- _Action item 1_: Transcribe the passage of the essay on genetic fallacies from "This doesn’t just" to "or meaning is.".
- _Action item 2_: Render this sentence from the essay on genetic fallacies in Spanish: "A belief may be justified even if it first emerged unjustified."
- _Action item 3_:
Answer these questions using the essay on genetic fallacies.
(a) In which publication, and in what month and year, did Dr John Briffa's remark on cow's milk appear?
(b) From which Latin word does "generous" originate, and what did that word mean?
(c) Who called words that name objects "rigid designators"?

- _Document segment_:

Genetic fallacies
Cow’s milk is meant for baby cows. Which helps explain why this foodstuff is a leading cause of unwanted reactions to foods that can give rise to a variety of health issues such as nasal congestion, sinusitis, eczema and asthma.
Dr John Briffa, Observer Food Monthly, August 2004
Don’t get me started on “health food”. Doesn’t anyone smell a rat when they go into a shop dedicated to “natural” remedies only to be confronted by rows and rows of bottles, pills and supplements? Why is it that it seems every infusion in the world is good for you except for the everyday, normal tea we know and love? Why are stimulants such as guarana considered good while caffeine is bad? Why are the cereals we eat all the time, such as wheat, to be avoided while all the others are fantastically healthy? Do you detect a pattern here? The only principle I can see that explains all this is that the purpose of health food shops is to make life as awkward as possible by banning us from consuming all the common foodstuffs that surround us. Virtue means taking the hard path.
But I digress, before I’ve even started. The problem with Dr Briffa’s argument about cow’s milk is not that it is an example of this kind of demonising of the everyday staple. (Although it might be that too – funny how goat’s milk is usually considered to be healthy.) No, Briffa’s argumentative aberration (which is what I’m supposed to be focusing on) is that he fails to account for the fact that the origins of something may not tell us what we need to know about its present use or nature.
Even if we allow ourselves to talk loosely about what things in nature are “meant” for, it should be obvious that this does not tell the whole story about what they can be used for. By Briffa’s logic, a chicken’s thigh is meant to help it stand up and walk. Does that mean we should be wary about eating it, because it wasn’t meant for eating? What about honey, another favourite of health food shops? That was “meant” for bees not humans. As for eggs, well, they were “meant” to be baby animals, not omelettes.
I could go on, of course. But the point is so simple and obvious more examples are not needed. The fact that something originally evolved in nature not as a human food stuff does not mean we shouldn’t eat it. In fact, if we only ate what was unambiguously meant for us to eat, then we’d starve to death as soon as we stopped breast feeding. For breast milk is the only foodstuff that evolved especially for us.
This doesn’t just reveal an interesting fact about nature, but one about reasoning. For in general, nothing about something’s present nature follows by logical necessity from facts about its origins. Consider how the etymology of words, is often interesting but irrelevant to present usage. “Generous”, for example, has its origins in the Latin generosus , which means “of noble birth”. (See the Online Etymology Dictionary.) But that doesn’t mean that to say someone now is generous implies something about their family background. Words change their meanings just as objects change their uses, so knowing an original use or meaning does not tell us what the current use or meaning is.
I say that in general nothing follows about present nature from origins because there are some qualifications to the general rule. For example, Saul Kripke called “rigid designators” those words that name objects and thus have their reference fixed in perpetuity. “Gold” for example, is whatever the stuff called gold happened to be. If Kripke is right, the origins of the word “gold” at least tell us what stuff should now be called gold. But even in this example, our understanding of the nature of gold does change over time and is not constrained by the pre-scientific ideas of those who first named the precious metal.
The phrase “genetic fallacy” was originally coined to describe the confusion between the origins of a belief and its justification. A belief may be justified even if it first emerged unjustified. For instance, the belief that acupuncture can relieve certain pains may be justified even though its origins are with a theory of chi energy flow which is thoroughly unjustified. At the very least, the mere fact that the origins of the belief do not justify it does not show it lacks all justification whatsoever.
Appeals to origins do seem to have a strong rhetorical force. If something’s origins can be traced back the Nazis, the military, agribusiness or imperialism, it instantly becomes less attractive. Similarly, if something has its origins “in nature”, indigenous communities, or social justice movements, it instantly gains some credit. But although the history of an idea or practice may tell us something about its merits today, it need not do so. If something’s origins matter, we need to be shown why they do.

- _Record set_:
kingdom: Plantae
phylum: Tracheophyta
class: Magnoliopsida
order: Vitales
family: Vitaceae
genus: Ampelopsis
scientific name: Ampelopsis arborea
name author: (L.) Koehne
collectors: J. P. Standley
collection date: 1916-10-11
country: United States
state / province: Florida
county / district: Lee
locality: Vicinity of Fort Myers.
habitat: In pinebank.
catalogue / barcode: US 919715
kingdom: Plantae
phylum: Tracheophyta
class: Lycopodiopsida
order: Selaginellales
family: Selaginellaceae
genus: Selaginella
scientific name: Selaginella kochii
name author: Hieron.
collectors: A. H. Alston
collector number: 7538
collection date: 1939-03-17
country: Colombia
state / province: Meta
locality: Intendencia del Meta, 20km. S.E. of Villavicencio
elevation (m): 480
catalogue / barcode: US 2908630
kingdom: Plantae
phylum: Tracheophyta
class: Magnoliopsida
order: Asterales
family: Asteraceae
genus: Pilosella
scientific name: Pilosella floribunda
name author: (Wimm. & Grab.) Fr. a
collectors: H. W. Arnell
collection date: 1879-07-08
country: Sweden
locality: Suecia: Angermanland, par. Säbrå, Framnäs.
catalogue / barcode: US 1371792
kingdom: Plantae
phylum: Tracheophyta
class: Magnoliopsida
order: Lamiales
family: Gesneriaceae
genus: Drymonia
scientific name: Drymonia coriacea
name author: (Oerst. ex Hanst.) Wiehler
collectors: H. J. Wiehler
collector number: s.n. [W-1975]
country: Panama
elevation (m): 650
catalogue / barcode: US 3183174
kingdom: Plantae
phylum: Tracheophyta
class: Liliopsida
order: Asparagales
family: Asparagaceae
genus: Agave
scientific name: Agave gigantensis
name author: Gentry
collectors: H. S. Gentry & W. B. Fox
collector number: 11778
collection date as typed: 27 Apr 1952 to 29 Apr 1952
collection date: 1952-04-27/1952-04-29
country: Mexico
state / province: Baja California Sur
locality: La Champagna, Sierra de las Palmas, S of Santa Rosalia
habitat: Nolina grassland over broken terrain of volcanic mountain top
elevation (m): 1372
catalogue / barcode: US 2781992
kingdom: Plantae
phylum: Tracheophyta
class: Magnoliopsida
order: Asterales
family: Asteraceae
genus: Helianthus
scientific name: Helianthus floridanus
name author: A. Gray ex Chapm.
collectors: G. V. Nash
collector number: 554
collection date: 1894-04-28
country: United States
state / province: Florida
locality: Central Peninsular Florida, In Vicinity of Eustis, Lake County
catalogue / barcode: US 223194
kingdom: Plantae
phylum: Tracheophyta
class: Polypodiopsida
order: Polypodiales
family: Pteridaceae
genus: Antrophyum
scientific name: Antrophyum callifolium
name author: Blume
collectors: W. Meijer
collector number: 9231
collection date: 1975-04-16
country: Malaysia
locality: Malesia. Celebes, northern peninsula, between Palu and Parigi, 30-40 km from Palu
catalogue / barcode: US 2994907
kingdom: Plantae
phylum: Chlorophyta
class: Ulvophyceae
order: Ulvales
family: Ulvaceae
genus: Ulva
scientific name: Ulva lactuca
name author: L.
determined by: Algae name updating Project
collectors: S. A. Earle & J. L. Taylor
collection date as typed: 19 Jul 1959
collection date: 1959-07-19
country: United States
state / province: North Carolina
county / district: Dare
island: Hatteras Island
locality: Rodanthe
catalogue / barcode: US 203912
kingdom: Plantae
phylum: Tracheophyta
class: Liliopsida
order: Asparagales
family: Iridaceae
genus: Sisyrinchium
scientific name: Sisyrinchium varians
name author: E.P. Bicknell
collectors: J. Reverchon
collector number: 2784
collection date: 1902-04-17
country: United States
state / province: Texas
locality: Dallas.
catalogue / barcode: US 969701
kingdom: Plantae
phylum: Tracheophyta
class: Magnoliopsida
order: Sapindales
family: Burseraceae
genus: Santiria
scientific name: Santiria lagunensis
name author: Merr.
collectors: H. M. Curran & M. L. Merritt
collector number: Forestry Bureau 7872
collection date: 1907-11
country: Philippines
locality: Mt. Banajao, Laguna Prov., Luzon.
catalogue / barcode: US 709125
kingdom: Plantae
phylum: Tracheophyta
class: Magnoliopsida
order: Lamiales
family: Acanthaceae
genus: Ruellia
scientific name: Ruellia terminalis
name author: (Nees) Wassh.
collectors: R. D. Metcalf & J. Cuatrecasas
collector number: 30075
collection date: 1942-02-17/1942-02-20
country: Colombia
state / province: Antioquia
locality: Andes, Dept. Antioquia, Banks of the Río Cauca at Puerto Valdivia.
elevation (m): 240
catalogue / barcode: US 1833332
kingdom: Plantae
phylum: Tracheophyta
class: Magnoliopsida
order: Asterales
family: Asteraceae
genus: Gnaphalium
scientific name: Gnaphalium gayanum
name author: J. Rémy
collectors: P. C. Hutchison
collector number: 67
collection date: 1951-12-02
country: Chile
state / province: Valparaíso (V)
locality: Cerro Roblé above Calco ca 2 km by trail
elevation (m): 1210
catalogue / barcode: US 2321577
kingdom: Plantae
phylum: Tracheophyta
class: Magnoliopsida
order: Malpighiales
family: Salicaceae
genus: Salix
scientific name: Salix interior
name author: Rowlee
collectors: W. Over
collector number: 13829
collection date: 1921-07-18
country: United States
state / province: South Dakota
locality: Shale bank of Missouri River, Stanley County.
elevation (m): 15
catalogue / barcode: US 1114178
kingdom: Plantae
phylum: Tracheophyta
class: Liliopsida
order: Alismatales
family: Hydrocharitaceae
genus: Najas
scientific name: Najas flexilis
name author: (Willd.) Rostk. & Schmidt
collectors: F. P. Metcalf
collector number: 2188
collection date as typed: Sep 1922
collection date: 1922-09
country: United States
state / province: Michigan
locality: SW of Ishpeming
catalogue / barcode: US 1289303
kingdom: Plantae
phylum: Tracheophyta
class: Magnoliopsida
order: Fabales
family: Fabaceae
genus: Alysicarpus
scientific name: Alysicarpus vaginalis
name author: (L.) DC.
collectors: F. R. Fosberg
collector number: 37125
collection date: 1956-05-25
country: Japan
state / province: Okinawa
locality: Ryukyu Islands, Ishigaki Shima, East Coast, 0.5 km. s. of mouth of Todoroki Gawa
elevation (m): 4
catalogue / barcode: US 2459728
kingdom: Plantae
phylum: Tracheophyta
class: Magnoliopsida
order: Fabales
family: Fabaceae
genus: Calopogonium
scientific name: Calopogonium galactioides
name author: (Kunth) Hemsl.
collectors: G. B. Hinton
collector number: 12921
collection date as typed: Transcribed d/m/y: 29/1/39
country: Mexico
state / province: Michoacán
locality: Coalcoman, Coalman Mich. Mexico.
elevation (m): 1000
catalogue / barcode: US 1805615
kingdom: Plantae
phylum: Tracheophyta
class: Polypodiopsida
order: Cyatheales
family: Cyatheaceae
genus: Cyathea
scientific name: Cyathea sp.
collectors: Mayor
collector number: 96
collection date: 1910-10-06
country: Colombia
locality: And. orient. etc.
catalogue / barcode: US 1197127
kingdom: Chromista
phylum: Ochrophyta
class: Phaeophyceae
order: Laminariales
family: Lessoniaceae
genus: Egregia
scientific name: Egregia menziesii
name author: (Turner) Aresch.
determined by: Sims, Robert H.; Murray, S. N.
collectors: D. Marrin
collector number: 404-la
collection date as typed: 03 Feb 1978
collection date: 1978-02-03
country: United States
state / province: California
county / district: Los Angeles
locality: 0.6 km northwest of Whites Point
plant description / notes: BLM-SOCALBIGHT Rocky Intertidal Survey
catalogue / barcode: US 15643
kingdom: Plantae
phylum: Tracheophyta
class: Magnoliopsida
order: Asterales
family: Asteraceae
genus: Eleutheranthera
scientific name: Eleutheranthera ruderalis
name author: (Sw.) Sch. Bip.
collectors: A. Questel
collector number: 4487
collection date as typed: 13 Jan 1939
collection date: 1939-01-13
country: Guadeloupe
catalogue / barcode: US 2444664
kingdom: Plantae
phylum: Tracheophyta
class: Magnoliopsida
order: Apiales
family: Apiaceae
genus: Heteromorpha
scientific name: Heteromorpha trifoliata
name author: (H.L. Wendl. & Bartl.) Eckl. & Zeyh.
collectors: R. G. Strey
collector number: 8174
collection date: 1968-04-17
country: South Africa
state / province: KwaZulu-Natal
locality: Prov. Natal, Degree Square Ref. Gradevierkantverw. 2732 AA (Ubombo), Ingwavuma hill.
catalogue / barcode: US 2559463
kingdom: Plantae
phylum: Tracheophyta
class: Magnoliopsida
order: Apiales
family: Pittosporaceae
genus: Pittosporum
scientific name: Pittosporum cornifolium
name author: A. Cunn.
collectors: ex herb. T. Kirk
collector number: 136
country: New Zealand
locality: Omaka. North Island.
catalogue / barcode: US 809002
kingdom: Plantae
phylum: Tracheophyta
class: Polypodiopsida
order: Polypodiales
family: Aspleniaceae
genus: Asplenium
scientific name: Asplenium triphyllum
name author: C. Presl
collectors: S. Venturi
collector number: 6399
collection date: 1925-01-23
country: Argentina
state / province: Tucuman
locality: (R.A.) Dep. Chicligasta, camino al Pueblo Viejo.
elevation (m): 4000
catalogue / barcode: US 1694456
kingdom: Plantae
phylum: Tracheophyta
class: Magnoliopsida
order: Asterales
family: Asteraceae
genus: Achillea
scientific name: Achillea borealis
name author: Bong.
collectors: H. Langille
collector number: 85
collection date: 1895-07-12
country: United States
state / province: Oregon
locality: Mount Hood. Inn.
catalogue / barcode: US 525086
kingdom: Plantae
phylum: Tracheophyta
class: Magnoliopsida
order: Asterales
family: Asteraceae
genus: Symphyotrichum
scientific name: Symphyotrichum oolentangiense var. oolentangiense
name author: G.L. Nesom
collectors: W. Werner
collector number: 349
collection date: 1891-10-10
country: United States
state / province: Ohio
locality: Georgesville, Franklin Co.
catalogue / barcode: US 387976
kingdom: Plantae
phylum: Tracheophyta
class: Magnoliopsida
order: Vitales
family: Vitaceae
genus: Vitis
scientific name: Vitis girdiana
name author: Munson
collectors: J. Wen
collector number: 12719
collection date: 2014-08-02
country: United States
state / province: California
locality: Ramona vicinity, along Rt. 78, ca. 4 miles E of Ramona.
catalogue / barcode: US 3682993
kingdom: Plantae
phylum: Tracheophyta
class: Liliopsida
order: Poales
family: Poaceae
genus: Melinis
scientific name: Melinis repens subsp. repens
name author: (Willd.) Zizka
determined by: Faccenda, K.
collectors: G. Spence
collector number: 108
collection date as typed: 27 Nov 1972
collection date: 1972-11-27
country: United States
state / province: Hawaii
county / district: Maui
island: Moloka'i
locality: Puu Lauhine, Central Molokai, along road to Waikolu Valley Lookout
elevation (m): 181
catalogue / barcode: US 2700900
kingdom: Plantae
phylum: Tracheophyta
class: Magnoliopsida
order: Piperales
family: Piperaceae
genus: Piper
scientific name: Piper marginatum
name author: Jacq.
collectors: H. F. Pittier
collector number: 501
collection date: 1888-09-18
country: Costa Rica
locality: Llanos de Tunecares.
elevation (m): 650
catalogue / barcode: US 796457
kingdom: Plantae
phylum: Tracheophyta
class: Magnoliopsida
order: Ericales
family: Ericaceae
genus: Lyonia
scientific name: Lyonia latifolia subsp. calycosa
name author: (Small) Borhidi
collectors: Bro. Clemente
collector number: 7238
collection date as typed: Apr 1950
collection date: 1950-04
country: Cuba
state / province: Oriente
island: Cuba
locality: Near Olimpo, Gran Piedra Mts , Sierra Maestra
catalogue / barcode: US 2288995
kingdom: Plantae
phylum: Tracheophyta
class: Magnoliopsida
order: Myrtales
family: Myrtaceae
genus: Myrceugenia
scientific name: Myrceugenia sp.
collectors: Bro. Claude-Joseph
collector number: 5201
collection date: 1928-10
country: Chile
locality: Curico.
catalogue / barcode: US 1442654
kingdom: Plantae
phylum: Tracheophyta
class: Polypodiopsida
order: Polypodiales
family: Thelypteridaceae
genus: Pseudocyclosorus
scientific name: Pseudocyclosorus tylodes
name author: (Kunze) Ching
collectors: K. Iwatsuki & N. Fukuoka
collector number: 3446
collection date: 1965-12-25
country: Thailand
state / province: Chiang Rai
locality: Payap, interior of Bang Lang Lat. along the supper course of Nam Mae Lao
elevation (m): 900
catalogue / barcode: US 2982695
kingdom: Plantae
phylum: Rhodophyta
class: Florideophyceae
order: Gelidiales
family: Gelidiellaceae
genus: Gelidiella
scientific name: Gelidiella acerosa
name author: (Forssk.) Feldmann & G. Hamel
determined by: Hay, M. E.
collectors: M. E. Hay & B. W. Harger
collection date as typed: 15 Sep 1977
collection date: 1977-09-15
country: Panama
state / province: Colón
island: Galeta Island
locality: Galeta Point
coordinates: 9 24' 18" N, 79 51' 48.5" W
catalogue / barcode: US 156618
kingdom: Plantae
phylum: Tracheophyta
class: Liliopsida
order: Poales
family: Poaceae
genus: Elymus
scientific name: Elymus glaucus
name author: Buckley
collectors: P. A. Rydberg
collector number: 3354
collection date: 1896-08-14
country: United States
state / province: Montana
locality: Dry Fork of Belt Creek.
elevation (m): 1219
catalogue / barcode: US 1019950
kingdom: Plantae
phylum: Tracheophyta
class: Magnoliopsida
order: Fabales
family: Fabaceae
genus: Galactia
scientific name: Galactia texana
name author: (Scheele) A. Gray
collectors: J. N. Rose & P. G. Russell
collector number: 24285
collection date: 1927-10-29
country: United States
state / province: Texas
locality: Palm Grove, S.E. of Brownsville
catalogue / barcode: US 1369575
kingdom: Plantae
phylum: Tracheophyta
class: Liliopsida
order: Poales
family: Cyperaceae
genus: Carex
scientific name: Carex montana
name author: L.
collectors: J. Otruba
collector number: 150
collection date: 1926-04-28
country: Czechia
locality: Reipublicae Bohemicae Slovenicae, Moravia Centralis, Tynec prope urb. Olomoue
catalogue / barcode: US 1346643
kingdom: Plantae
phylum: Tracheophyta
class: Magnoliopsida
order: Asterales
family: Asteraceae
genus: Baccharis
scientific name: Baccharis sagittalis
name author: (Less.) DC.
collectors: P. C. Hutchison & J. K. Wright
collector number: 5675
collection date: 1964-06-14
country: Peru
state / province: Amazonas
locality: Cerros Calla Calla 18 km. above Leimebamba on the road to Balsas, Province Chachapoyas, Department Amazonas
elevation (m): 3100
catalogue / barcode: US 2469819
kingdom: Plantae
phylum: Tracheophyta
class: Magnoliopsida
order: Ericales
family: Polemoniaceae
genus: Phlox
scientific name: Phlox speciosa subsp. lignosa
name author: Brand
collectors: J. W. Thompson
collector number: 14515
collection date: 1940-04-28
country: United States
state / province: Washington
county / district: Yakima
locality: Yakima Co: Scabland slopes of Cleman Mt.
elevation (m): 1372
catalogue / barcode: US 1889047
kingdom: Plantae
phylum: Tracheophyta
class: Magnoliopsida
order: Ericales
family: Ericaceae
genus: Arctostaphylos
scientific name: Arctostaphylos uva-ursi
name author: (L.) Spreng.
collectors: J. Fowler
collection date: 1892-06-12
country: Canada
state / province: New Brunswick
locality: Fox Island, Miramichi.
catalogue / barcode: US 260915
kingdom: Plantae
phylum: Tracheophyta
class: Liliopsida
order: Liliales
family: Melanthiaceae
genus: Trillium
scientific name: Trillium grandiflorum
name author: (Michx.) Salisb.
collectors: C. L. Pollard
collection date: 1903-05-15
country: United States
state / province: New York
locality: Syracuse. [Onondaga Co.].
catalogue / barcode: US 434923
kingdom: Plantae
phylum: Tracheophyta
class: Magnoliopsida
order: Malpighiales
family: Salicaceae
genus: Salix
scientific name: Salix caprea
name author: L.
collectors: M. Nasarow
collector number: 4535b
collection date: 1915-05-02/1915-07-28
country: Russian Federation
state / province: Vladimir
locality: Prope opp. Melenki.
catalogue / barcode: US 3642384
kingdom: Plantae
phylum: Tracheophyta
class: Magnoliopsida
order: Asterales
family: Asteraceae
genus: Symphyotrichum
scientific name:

- _Answer section 1_:
This doesn’t just reveal an interesting fact about nature, but one about reasoning. For in general, nothing about something’s present nature follows by logical necessity from facts about its origins. Consider how the etymology of words, is often interesting but irrelevant to present usage. “Generous”, for example, has its origins in the Latin generosus , which means “of noble birth”. (See the Online Etymology Dictionary.) But that doesn’t mean that to say someone now is generous implies something about their family background. Words change their meanings just as objects change their uses, so knowing an original use or meaning does not tell us what the current use or meaning is.

- _Answer section 2_: Una creencia puede estar justificada aunque en un principio haya surgido sin justificación.

- _Answer section 3_:
(a) Observer Food Monthly, August 2004
(b) Generosus, meaning "of noble birth"
(c) Saul Kripke